### WORK REQUEST
Search the records for the word "knee" and report each line that has it.

### LISTED RECORDS
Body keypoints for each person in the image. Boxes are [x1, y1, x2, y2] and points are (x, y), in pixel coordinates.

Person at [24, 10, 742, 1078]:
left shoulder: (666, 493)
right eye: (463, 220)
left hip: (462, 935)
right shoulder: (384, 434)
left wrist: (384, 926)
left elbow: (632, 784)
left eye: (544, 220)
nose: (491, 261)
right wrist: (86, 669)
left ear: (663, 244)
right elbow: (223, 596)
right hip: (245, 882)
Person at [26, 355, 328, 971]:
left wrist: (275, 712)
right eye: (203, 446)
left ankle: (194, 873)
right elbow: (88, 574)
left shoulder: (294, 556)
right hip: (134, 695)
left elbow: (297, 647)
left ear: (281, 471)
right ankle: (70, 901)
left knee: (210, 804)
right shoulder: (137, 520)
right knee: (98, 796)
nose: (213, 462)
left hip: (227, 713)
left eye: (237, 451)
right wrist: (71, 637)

* * *

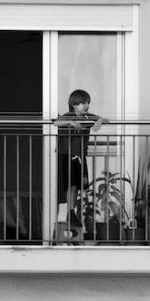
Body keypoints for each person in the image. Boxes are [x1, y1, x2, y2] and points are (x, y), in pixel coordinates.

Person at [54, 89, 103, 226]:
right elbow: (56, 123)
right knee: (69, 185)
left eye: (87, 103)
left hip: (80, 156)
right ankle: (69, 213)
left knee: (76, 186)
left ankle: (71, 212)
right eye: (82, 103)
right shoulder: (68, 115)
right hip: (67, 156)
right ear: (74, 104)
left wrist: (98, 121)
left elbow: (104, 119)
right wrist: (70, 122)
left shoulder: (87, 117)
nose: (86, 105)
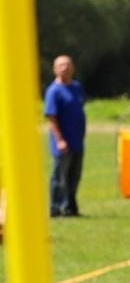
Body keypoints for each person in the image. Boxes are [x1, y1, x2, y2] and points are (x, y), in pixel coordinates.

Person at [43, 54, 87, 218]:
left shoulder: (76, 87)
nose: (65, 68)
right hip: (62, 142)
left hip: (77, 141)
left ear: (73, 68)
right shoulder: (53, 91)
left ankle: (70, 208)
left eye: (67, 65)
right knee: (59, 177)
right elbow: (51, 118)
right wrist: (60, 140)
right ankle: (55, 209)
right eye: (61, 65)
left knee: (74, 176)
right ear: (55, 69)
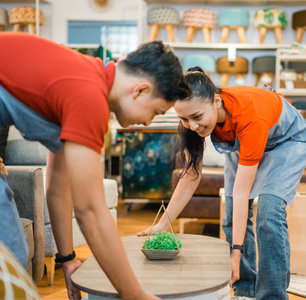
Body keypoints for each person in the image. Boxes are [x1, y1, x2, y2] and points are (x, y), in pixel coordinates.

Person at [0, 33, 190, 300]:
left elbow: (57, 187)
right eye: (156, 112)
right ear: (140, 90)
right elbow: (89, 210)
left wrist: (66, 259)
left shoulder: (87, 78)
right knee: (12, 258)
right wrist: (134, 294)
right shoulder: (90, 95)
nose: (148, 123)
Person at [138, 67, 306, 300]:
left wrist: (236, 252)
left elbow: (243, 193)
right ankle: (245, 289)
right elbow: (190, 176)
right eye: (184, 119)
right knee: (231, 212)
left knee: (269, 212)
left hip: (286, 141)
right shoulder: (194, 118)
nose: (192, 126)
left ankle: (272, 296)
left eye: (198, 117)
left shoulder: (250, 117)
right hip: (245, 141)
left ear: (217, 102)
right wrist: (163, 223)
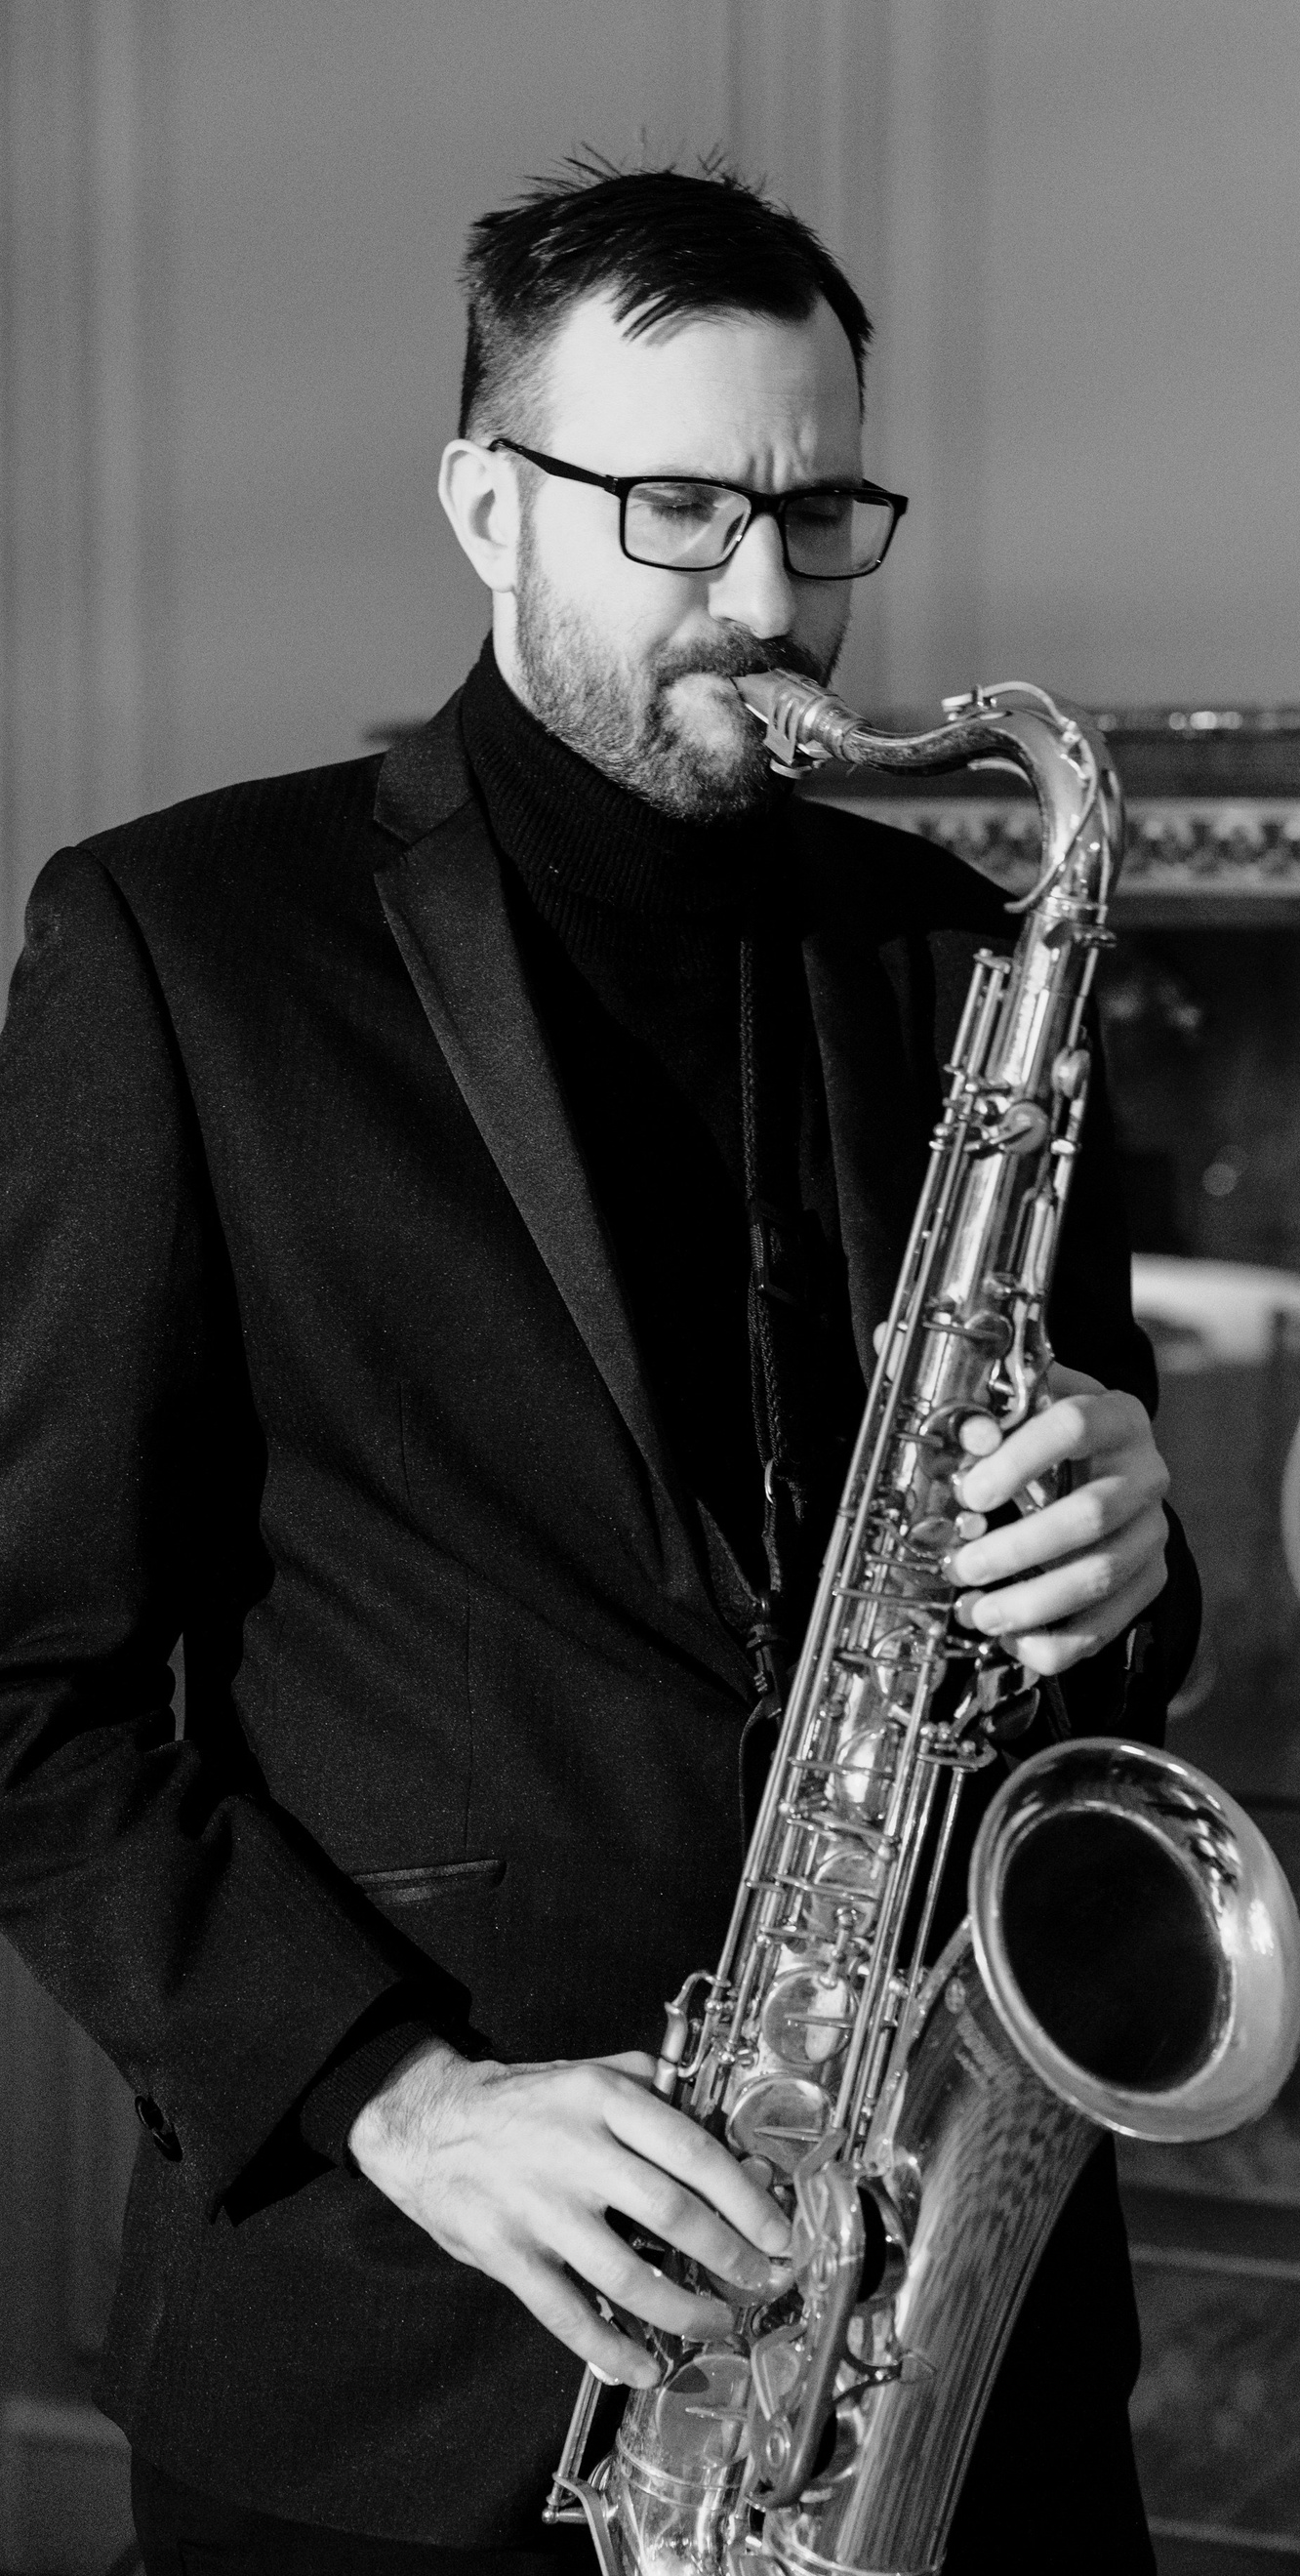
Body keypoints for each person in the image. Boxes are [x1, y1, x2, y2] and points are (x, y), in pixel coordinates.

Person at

==

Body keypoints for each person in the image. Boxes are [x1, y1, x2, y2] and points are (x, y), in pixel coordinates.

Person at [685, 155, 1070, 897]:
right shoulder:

### SOLUTION TO THE PROBLEM
left knee: (210, 804)
right knee: (98, 796)
right knee: (69, 185)
left knee: (76, 186)
right knee: (59, 177)
left knee: (74, 176)
right knee: (12, 258)
right knee: (231, 212)
left knee: (269, 212)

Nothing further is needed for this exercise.